A partir de 1 de dezembro, quando corresponder ao superior interesse da criança - e ponderadas todas as circunstâncias relevantes - o tribunal poderá determinar a residência alternada do filho com cada um dos progenitores, independentemente de mútuo acordo nesse sentido e sem prejuízo da fixação da prestação de alimentos.

No próximo mês entram em vigor as novas regras do Código Civil que definem as condições em que o tribunal pode decretar a residência alternada do filho em caso de divórcio, separação judicial de pessoas e bens, declaração de nulidade ou anulação do casamento dos progenitores.

Para isso, o tribunal ouve a criança nos termos que estão previstos no Regime Geral do Processo Tutelar Cível (RGPTC) para a audição e para a tomada de declarações da criança.

Exercício das responsabilidades parentais

O Código Civil prevê que as responsabilidades parentais relativas às questões de particular importância para a vida do filho sejam exercidas em comum por ambos os progenitores, nos termos que vigoravam na constância do matrimónio. Não será assim em casos de urgência manifesta, em que qualquer dos progenitores pode agir sozinho, informando o outro logo que possível.

Quando o exercício em comum dessas responsabilidades for julgado contrário aos interesses do filho, o tribunal deve determinar que essas responsabilidades sejam exercidas por um dos progenitores, através de decisão fundamentada.

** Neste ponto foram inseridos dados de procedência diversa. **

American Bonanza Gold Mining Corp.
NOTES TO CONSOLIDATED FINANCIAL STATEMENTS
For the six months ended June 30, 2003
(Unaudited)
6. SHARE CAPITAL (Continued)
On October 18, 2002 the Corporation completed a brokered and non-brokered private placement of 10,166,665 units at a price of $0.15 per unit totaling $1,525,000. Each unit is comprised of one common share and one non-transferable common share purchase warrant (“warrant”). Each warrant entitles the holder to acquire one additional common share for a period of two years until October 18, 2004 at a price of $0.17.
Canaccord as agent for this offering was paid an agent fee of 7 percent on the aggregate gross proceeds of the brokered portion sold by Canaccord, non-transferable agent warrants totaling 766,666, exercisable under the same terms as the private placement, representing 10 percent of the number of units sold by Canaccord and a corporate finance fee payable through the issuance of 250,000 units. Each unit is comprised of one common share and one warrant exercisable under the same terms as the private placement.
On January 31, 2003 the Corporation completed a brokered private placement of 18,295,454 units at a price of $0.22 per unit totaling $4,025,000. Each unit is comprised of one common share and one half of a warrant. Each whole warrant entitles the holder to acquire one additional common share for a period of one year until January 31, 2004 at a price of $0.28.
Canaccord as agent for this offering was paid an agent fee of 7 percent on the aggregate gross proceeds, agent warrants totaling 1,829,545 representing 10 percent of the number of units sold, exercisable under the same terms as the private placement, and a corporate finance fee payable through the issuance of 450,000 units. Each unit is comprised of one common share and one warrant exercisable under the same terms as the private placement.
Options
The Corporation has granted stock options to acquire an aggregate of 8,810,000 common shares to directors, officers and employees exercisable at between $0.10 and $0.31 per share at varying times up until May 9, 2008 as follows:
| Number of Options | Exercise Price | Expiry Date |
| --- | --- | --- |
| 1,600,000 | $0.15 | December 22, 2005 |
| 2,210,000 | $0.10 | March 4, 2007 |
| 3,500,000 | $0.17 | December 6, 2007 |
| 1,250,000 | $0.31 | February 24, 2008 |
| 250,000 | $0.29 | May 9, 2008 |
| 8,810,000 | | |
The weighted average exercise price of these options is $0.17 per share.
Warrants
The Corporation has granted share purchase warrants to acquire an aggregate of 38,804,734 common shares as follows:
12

Relativamente aos atos da vida corrente do filho, o exercício das responsabilidades parentais cabe ao progenitor com quem ele reside habitualmente, ou ao progenitor com quem ele se encontre temporariamente (este não deve contrariar as orientações educativas mais relevantes, tal como elas são definidas pelo progenitor com quem o filho reside habitualmente).

O progenitor a quem cabe o exercício das responsabilidades parentais relativas aos atos da vida corrente pode exercê-las por si ou delegar o seu exercício.

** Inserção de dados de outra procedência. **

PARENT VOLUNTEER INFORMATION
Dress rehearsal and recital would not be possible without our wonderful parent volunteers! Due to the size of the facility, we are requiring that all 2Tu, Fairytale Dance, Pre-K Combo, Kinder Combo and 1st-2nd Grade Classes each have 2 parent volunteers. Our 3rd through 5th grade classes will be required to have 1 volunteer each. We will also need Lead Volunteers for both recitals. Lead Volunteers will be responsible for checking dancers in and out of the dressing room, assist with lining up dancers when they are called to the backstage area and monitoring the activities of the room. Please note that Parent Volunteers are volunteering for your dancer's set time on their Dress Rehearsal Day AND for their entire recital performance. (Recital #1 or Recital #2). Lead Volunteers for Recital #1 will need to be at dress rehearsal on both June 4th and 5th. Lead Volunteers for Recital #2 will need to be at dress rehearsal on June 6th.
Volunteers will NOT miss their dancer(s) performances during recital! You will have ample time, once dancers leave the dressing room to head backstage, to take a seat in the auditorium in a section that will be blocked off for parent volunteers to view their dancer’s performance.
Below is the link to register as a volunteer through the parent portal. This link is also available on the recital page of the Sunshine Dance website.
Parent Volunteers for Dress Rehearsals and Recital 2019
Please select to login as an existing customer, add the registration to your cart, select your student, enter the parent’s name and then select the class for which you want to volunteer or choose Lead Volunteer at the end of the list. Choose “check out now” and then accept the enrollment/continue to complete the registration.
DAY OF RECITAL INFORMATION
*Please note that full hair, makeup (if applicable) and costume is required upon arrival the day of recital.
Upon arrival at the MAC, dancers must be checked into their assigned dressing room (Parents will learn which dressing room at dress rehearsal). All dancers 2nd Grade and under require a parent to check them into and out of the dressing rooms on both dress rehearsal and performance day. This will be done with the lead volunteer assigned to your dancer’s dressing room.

A residência do filho e os direitos de visita são determinados pelo tribunal de acordo com o interesse do menor, tendo em atenção todas as circunstâncias relevantes, como por exemplo, o eventual acordo dos pais e a disponibilidade manifestada por cada um deles para promover relações habituais do filho com o outro.

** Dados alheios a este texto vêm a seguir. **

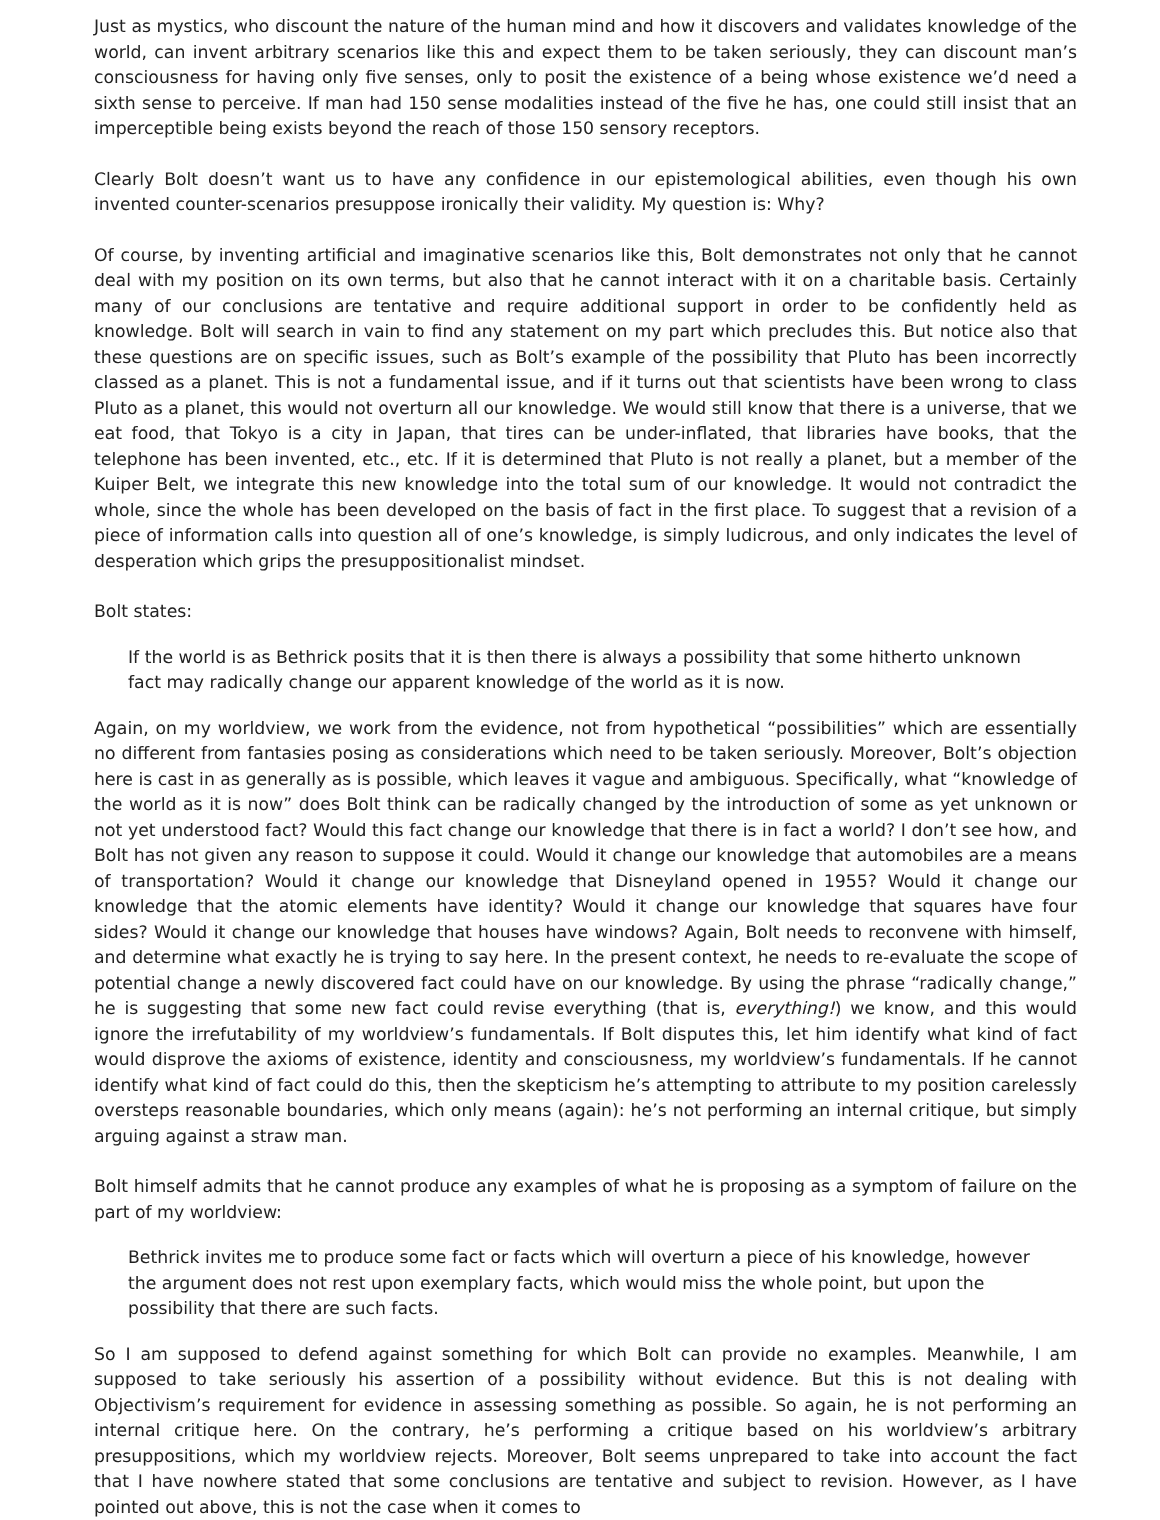Just as mystics, who discount the nature of the human mind and how it discovers and validates knowledge of the world, can invent arbitrary scenarios like this and expect them to be taken seriously, they can discount man’s consciousness for having only five senses, only to posit the existence of a being whose existence we’d need a sixth sense to perceive. If man had 150 sense modalities instead of the five he has, one could still insist that an imperceptible being exists beyond the reach of those 150 sensory receptors.
Clearly Bolt doesn’t want us to have any confidence in our epistemological abilities, even though his own invented counter-scenarios presuppose ironically their validity. My question is: Why?
Of course, by inventing artificial and imaginative scenarios like this, Bolt demonstrates not only that he cannot deal with my position on its own terms, but also that he cannot interact with it on a charitable basis. Certainly many of our conclusions are tentative and require additional support in order to be confidently held as knowledge. Bolt will search in vain to find any statement on my part which precludes this. But notice also that these questions are on specific issues, such as Bolt’s example of the possibility that Pluto has been incorrectly classed as a planet. This is not a fundamental issue, and if it turns out that scientists have been wrong to class Pluto as a planet, this would not overturn all our knowledge. We would still know that there is a universe, that we eat food, that Tokyo is a city in Japan, that tires can be under-inflated, that libraries have books, that the telephone has been invented, etc., etc. If it is determined that Pluto is not really a planet, but a member of the Kuiper Belt, we integrate this new knowledge into the total sum of our knowledge. It would not contradict the whole, since the whole has been developed on the basis of fact in the first place. To suggest that a revision of a piece of information calls into question all of one’s knowledge, is simply ludicrous, and only indicates the level of desperation which grips the presuppositionalist mindset.
Bolt states:
If the world is as Bethrick posits that it is then there is always a possibility that some hitherto unknown fact may radically change our apparent knowledge of the world as it is now.
Again, on my worldview, we work from the evidence, not from hypothetical “possibilities” which are essentially no different from fantasies posing as considerations which need to be taken seriously. Moreover, Bolt’s objection here is cast in as generally as is possible, which leaves it vague and ambiguous. Specifically, what “knowledge of the world as it is now” does Bolt think can be radically changed by the introduction of some as yet unknown or not yet understood fact? Would this fact change our knowledge that there is in fact a world? I don’t see how, and Bolt has not given any reason to suppose it could. Would it change our knowledge that automobiles are a means of transportation? Would it change our knowledge that Disneyland opened in 1955? Would it change our knowledge that the atomic elements have identity? Would it change our knowledge that squares have four sides? Would it change our knowledge that houses have windows? Again, Bolt needs to reconvene with himself, and determine what exactly he is trying to say here. In the present context, he needs to re-evaluate the scope of potential change a newly discovered fact could have on our knowledge. By using the phrase “radically change,” he is suggesting that some new fact could revise everything (that is, everything!) we know, and this would ignore the irrefutability of my worldview’s fundamentals. If Bolt disputes this, let him identify what kind of fact would disprove the axioms of existence, identity and consciousness, my worldview’s fundamentals. If he cannot identify what kind of fact could do this, then the skepticism he’s attempting to attribute to my position carelessly oversteps reasonable boundaries, which only means (again): he’s not performing an internal critique, but simply arguing against a straw man.
Bolt himself admits that he cannot produce any examples of what he is proposing as a symptom of failure on the part of my worldview:
Bethrick invites me to produce some fact or facts which will overturn a piece of his knowledge, however the argument does not rest upon exemplary facts, which would miss the whole point, but upon the possibility that there are such facts.
So I am supposed to defend against something for which Bolt can provide no examples. Meanwhile, I am supposed to take seriously his assertion of a possibility without evidence. But this is not dealing with Objectivism’s requirement for evidence in assessing something as possible. So again, he is not performing an internal critique here. On the contrary, he’s performing a critique based on his worldview’s arbitrary presuppositions, which my worldview rejects. Moreover, Bolt seems unprepared to take into account the fact that I have nowhere stated that some conclusions are tentative and subject to revision. However, as I have pointed out above, this is not the case when it comes to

Com as novas regras, o tribunal pode determinar a residência alternada do filho com cada um dos progenitores - independentemente de mútuo acordo nesse sentido e sem prejuízo da fixação da prestação de alimentos. Para isso é necessário que:

  • corresponda ao superior interesse da criança;
  • sejam ponderadas todas as circunstâncias relevantes;
  • a criança seja ouvida.

 Audição da criança

O tribunal deve ouvir a criança, seguindo as regras do RGPTC quanto aos princípios orientadores e à audição da criança.

Assim, na determinação do seu superior interesse, a criança tem direito a ser ouvida e a ter a sua opinião considerada por parte das autoridades judiciárias. Para isso, o juiz promove a sua audição, que pode ocorrer numa diligência judicial especialmente agendada para o efeito, precedida da prestação de informação clara sobre o seu significado e alcance.

A audição da criança tem de respeitar a sua específica condição; por exemplo, não pode ser colocada num espaço ou ambiente intimidatório, hostil ou inadequado, os operadores judiciários que intervenham devem ter formação adequada, e não deve ser usado traje profissional.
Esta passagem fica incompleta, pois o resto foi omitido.